Written task => Copy every line of the entries below verbatim, starting at the line containing "common name: False sunflower" and continuing down through the last line of the entries.
[START Source material]
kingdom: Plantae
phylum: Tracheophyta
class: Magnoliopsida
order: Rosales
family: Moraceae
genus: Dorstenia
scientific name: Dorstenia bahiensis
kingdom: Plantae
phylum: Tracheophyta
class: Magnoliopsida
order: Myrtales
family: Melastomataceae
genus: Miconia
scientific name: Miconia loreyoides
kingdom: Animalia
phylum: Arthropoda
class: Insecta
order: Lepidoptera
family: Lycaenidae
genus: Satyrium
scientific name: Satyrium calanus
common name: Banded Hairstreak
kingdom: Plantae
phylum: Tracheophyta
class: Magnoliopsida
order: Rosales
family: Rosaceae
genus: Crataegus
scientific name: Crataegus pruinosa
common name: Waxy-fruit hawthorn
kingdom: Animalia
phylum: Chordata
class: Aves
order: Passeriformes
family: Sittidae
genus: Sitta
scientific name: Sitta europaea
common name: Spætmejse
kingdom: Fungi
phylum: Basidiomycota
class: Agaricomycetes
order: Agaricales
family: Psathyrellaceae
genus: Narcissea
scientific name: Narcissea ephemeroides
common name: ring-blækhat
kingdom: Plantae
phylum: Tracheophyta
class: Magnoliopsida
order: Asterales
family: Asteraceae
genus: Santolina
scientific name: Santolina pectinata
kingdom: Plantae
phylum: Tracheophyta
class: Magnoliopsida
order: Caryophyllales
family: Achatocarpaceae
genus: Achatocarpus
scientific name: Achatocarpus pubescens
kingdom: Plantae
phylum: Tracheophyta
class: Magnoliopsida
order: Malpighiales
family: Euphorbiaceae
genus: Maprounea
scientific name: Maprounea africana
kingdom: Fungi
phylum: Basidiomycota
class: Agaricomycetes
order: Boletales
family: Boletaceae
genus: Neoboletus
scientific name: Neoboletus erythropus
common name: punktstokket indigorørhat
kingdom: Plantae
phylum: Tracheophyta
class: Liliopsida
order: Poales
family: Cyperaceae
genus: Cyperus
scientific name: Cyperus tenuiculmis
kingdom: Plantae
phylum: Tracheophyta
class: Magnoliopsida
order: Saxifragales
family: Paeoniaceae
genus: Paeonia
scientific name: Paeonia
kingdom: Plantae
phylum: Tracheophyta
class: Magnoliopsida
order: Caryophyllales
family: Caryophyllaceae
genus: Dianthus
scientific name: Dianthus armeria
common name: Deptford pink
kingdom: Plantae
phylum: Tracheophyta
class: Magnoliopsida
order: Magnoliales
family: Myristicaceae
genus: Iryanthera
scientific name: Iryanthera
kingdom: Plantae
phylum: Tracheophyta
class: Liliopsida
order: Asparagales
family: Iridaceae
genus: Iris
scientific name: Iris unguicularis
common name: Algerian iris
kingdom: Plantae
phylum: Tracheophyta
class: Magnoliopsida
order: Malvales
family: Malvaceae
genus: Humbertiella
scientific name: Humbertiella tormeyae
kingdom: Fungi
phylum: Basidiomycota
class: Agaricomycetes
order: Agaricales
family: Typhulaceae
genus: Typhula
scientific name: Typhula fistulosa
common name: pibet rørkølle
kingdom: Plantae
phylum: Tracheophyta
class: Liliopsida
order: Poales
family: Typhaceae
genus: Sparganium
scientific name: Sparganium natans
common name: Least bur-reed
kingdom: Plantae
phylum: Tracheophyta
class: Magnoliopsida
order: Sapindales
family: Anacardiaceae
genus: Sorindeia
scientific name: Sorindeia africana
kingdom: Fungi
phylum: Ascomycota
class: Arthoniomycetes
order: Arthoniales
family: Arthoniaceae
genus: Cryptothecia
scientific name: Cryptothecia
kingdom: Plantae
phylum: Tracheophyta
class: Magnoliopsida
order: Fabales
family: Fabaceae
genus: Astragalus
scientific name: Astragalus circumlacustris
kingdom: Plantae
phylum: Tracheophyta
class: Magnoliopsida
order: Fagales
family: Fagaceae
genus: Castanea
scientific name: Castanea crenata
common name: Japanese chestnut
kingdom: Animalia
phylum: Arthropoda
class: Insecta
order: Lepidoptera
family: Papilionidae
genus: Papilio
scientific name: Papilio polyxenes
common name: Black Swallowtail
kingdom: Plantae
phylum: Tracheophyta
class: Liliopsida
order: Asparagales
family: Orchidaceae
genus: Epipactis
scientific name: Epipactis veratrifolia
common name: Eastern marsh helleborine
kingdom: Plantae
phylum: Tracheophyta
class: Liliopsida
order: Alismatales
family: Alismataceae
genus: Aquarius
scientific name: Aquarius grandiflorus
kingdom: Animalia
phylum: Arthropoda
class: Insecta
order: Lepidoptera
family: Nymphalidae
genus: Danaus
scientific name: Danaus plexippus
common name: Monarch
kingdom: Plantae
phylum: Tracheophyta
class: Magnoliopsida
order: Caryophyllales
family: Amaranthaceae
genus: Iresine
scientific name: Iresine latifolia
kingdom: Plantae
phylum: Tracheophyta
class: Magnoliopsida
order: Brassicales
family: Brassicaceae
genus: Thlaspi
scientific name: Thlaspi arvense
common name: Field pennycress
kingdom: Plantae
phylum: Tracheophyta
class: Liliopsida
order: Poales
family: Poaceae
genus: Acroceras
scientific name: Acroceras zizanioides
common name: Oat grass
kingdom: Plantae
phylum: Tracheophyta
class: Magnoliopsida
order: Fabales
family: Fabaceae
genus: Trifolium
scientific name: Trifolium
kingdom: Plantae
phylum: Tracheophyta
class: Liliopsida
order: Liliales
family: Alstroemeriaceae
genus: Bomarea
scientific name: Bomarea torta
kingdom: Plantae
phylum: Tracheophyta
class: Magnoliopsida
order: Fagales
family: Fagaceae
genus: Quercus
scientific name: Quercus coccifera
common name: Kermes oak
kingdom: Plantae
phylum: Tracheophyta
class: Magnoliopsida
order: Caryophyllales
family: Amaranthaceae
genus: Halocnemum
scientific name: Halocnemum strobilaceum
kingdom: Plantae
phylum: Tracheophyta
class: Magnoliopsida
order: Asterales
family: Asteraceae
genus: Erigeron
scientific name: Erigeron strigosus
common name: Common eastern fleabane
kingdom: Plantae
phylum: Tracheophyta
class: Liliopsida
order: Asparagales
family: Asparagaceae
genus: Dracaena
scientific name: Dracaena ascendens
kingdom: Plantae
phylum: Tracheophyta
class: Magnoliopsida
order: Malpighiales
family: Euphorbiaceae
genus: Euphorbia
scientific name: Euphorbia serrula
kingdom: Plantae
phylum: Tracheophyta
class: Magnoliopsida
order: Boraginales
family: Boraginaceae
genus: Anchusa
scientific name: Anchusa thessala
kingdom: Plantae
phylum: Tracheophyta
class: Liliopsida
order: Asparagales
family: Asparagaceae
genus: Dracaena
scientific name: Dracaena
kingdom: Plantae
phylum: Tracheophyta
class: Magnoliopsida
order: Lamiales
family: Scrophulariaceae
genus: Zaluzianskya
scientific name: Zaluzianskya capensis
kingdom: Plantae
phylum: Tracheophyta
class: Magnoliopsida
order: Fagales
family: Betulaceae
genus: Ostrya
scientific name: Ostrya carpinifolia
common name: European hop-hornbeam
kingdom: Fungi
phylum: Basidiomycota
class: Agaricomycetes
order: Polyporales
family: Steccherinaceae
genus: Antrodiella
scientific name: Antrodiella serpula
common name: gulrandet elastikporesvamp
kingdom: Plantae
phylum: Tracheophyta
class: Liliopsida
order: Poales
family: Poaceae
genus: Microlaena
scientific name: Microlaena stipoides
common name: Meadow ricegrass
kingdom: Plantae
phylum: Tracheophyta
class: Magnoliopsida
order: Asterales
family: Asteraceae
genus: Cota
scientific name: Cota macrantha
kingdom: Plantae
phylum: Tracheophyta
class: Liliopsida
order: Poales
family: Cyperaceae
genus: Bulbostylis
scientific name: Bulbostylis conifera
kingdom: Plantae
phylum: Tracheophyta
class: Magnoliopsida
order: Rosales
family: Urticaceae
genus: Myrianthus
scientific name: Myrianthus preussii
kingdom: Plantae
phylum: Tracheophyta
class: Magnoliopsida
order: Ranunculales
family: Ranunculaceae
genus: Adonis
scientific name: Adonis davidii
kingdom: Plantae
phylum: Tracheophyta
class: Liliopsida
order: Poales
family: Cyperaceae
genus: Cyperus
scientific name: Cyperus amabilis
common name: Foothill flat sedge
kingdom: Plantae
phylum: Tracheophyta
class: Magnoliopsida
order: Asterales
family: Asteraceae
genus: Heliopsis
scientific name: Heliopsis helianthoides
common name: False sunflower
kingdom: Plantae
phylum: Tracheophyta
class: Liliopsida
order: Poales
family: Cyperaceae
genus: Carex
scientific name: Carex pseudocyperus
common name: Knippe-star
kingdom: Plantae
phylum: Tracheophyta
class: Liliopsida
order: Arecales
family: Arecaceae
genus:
[END Source material]
The response =>
common name: False sunflower
kingdom: Plantae
phylum: Tracheophyta
class: Liliopsida
order: Poales
family: Cyperaceae
genus: Carex
scientific name: Carex pseudocyperus
common name: Knippe-star
kingdom: Plantae
phylum: Tracheophyta
class: Liliopsida
order: Arecales
family: Arecaceae
genus:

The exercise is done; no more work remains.